Requisitos —
(a) Responda com base no trecho sobre Dogville:
(i) Em que cidade e em que ano surgiu o manifesto Dogma 95?
(ii) Em que década se passa a história de Dogville?
(iii) Quem propõe que a cidade ofereça abrigo a Grace?
(b) Modifique a parte do trecho sobre Dogville entre "Por Alexandre Busko" e "anos’ nos deram?", inclusive, trocando "Copenhague" por "Copenhaga".
(c) Prossiga com o trecho sobre Dogville a partir do ponto em que ele termina.

Trecho extraído —
________
Por Alexandre Busko Valim
Um dos primeiros signatários do manifesto denominado
“Dogma 95” surgido em Copenhague em 1995, foi Lars Von Trier. O
manifesto procurava contrariar algumas tendências do “cinema comercial” e
recuperar um cinema que consideravam estar morto. O Dogma 95 opunha-se ao conceito de autor, de cinema individual e efeitos especiais. Segundo tal manifesto “A
tarefa ‘suprema’ dos realizadores decadentes é enganar a audiência. É
disso que estão tão orgulhosos? Foi isso que ‘100 anos’ nos deram?
Ilusões a partir das quais as emoções podem ser comunicadas? (…) Uma
ilusão da dor e uma ilusão do amor”. Se observarmos as regras do “voto de castidade”[1] contido no manifesto assinado por Von Trier, veremos que Dogville não pode ser considerado como uma produção tardia do Dogma 95. No entanto, o radicalismo formal e de conteúdo em Dogville lembra, ao menos, as ousadas experiências feitas pelo movimento dinamarquês.
Dogville é uma pequena cidade, com pouco mais
de uma dezena de residentes, situada em algum lugar entre as montanhas
do meio-oeste estadunidense. A história se passa durante a Grande
Recessão Americana na década de 1930 e gira em torno de Grace (Nicole
Kidman), uma jovem que, fugindo de perigosos gangsteres, acaba
encontrando refúgio em Dogville. Encantado com a moça, o
introspectivo Tom (Paul Bettany) propõe que a cidade ofereça abrigo a
Grace que, em troca, faria pequenos serviços para seus moradores. Aos
poucos, porém, os aparentemente amáveis habitantes de Dogville,
ao descobrirem que ela está sendo procurada pela polícia, vão exibindo
um lado sombrio e passam a explorar a garota, a impedindo de abandonar o
lugar.
________
(Entradas do conjunto de dados)
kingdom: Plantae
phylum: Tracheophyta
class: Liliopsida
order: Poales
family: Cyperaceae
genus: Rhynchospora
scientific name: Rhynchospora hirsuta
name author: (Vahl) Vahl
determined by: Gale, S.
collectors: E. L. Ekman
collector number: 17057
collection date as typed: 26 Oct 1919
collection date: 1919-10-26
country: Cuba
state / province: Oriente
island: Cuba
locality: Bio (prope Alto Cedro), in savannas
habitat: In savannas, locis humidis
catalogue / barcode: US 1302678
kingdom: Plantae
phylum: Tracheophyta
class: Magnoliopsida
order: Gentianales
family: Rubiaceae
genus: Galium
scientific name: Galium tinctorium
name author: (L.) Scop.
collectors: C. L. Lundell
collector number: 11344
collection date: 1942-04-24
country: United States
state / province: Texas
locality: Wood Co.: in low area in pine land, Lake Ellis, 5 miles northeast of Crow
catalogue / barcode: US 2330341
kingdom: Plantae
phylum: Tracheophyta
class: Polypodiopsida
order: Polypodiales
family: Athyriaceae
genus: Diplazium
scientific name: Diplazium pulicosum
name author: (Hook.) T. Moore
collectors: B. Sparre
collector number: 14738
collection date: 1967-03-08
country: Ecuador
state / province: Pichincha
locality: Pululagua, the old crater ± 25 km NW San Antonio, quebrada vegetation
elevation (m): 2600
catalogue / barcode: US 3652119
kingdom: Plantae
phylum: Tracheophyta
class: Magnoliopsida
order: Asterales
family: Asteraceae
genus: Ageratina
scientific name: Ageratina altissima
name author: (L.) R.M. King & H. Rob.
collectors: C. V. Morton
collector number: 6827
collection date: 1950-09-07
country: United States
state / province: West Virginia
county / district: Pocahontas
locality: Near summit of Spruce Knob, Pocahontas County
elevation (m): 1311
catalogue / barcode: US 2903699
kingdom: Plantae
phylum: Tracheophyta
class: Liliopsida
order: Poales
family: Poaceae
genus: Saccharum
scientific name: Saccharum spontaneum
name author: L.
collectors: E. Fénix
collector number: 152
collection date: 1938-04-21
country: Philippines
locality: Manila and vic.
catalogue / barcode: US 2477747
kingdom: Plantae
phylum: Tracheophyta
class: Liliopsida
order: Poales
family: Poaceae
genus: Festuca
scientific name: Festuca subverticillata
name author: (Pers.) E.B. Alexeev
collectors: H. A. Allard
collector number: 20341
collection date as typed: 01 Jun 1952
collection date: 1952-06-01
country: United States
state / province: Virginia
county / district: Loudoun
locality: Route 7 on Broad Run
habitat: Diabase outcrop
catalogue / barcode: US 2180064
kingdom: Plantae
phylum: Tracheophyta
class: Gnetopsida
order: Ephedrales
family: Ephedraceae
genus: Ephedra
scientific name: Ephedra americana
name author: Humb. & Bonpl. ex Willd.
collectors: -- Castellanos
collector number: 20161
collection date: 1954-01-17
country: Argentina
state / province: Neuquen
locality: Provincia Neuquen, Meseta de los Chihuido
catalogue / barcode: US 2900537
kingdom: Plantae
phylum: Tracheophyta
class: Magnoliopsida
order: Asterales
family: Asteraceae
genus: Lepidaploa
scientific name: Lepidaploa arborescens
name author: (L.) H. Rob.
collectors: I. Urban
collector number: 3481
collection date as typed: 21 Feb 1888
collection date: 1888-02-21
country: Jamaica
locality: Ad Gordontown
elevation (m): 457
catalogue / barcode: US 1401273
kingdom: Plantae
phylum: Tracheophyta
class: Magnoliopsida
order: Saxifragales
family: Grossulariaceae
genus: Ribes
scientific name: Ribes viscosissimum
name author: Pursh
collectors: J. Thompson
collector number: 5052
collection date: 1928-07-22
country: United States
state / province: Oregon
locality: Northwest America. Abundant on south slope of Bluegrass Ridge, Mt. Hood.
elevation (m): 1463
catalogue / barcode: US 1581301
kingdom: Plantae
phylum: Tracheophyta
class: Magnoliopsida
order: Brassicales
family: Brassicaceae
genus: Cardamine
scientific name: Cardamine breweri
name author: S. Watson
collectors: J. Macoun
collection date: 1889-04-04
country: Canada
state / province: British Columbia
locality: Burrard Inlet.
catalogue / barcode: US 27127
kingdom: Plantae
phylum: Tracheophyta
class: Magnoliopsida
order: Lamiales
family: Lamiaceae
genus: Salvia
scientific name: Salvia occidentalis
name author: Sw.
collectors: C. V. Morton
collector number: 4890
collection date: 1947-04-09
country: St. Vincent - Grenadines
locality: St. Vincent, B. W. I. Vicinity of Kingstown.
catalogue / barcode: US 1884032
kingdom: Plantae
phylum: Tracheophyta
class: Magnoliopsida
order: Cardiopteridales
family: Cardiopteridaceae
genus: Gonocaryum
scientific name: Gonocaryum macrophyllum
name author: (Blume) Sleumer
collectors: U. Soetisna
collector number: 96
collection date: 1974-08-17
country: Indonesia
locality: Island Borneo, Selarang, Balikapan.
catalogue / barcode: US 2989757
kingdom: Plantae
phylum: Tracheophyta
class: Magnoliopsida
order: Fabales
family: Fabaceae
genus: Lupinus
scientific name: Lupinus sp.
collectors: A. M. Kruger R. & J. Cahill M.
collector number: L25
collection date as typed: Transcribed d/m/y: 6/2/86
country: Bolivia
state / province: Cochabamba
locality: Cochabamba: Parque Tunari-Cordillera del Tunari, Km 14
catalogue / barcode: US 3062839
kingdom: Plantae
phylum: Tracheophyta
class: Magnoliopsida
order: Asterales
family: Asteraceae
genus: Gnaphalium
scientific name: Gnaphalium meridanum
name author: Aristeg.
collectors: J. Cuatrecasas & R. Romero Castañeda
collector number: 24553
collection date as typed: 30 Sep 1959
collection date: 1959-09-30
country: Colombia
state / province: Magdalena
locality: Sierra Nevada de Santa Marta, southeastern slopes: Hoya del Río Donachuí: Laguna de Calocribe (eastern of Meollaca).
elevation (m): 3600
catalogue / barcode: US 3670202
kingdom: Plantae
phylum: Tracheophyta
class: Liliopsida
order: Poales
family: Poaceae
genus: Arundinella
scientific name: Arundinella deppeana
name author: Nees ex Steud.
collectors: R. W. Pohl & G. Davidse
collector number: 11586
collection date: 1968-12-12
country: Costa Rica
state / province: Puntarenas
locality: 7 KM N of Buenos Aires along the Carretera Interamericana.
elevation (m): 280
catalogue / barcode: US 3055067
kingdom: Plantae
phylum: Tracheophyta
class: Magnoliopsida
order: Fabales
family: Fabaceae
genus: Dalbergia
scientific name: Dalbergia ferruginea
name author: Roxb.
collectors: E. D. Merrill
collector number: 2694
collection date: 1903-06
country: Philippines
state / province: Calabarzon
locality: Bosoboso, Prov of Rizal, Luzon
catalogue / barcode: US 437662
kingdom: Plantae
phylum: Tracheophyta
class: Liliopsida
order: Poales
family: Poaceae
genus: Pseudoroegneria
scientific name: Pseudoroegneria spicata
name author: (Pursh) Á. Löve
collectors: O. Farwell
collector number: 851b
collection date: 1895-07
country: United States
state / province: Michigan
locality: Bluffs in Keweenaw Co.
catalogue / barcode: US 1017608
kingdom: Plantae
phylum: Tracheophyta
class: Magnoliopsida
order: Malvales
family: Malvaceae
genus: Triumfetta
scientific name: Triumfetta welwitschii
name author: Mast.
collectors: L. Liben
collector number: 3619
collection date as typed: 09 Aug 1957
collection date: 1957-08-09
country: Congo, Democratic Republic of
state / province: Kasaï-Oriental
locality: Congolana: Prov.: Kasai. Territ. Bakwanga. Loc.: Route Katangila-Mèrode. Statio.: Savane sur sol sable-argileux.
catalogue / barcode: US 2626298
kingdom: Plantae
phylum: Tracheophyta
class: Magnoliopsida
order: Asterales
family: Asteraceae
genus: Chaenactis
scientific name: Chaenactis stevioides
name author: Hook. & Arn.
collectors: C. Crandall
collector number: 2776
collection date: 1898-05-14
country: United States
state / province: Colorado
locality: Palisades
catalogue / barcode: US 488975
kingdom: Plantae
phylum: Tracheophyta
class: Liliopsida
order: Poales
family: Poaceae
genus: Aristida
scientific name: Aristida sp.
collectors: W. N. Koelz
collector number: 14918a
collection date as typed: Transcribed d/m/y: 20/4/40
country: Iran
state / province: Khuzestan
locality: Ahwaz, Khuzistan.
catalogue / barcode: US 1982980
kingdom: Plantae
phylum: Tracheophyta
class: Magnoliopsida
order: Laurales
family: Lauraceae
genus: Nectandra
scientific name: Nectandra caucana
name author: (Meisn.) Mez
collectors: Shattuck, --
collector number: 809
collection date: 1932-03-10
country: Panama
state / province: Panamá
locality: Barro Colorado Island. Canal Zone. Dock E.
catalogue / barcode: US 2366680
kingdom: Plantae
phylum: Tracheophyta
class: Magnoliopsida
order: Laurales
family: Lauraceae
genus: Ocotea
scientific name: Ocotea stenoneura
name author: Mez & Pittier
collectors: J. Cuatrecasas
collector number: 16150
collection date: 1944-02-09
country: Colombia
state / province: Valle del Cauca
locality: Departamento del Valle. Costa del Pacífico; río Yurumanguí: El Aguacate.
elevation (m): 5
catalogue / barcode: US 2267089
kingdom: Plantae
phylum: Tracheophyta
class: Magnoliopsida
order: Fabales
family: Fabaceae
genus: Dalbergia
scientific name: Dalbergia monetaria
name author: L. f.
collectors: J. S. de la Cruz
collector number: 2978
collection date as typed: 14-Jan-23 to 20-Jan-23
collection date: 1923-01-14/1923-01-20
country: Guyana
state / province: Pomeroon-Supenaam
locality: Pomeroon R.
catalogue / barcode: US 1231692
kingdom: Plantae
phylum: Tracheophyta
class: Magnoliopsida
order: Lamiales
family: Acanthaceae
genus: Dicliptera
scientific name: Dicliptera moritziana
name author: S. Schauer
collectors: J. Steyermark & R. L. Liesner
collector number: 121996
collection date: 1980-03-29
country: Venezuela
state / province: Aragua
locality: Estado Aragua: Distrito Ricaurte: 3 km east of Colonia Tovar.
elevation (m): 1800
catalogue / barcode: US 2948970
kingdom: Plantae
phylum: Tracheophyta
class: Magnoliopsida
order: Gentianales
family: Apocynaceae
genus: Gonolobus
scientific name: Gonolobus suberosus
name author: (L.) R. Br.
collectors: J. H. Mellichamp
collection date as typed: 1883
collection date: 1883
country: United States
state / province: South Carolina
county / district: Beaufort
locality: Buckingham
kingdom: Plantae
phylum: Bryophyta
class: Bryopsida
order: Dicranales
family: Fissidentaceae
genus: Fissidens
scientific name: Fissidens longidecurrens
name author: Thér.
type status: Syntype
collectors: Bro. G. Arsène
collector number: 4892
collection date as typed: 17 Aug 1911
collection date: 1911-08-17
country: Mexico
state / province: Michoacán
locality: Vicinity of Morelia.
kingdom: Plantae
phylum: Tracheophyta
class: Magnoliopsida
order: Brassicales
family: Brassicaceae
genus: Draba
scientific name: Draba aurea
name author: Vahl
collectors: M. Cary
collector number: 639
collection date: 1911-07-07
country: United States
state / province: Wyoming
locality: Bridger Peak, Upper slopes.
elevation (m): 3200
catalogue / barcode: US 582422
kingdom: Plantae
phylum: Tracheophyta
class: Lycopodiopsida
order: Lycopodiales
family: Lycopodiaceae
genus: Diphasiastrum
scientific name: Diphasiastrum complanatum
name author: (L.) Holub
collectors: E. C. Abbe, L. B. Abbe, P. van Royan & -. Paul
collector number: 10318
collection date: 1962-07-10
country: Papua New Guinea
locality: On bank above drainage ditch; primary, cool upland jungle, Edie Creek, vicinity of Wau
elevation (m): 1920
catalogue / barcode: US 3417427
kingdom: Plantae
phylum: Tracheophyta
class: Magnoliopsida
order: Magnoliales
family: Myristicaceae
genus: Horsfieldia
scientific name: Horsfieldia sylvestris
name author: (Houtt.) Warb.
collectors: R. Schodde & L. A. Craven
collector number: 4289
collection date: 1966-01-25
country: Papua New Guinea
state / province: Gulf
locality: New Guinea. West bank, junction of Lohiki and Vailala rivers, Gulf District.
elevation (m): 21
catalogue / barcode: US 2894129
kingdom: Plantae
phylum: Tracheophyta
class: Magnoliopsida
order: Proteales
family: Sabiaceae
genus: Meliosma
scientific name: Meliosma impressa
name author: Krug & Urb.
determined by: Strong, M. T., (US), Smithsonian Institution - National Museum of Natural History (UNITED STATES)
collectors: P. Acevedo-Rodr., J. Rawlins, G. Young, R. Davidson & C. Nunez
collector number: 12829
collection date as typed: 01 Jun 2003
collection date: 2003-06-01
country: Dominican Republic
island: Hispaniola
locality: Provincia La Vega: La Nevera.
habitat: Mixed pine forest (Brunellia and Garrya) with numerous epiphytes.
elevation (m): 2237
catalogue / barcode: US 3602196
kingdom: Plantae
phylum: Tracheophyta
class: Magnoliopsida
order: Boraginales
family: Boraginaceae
________
Respostas escritas —
(a)
(i) Em Copenhague, em 1995.
(ii) Na década de 1930.
(iii) Tom, interpretado por Paul Bettany.

(b)
Por Alexandre Busko Valim
Um dos primeiros signatários do manifesto denominado
“Dogma 95” surgido em Copenhaga em 1995, foi Lars Von Trier. O
manifesto procurava contrariar algumas tendências do “cinema comercial” e
recuperar um cinema que consideravam estar morto. O Dogma 95 opunha-se ao conceito de autor, de cinema individual e efeitos especiais. Segundo tal manifesto “A
tarefa ‘suprema’ dos realizadores decadentes é enganar a audiência. É
disso que estão tão orgulhosos? Foi isso que ‘100 anos’ nos deram?

(c)
Von Trier criou um espaço cinematográfico simples e
despojado incorporando elementos teatrais e literários; utilizando
vários elementos do teatro de Bertolt Brecht. Minimalista, o diretor
utilizou alguns objetos de cena mas nenhum cenário; apenas linhas
pintadas no chão demarcando duas ou três ruas e algumas casas. O cenário
invisível (sem paredes, janelas ou portas) permite que o espectador
veja os coadjuvantes em seus afazeres longe do foco principal da ação.
Além de servir como metáfora do filme, não desviando a atenção do
espectador para nada além da narrativa, o artifício ressalta a
dramaticidade através da encenação. Desse modo, Von Trier consegue
estender a profundidade de campo e sublinhar as conseqüências de cada
ação individual em relação à comunidade como, por exemplo, nas
seqüências em que Grace é estuprada.
Ao abdicar dos cenários e dos adereços, o diretor
procurou valorizar o âmago de cada personagem para que o espectador,
despojado do “supérfluo” e do “superficial”, pudesse olhar apenas para o
que verdadeiramente interessa em seu filme: a desumanidade que “emana”
da humanidade.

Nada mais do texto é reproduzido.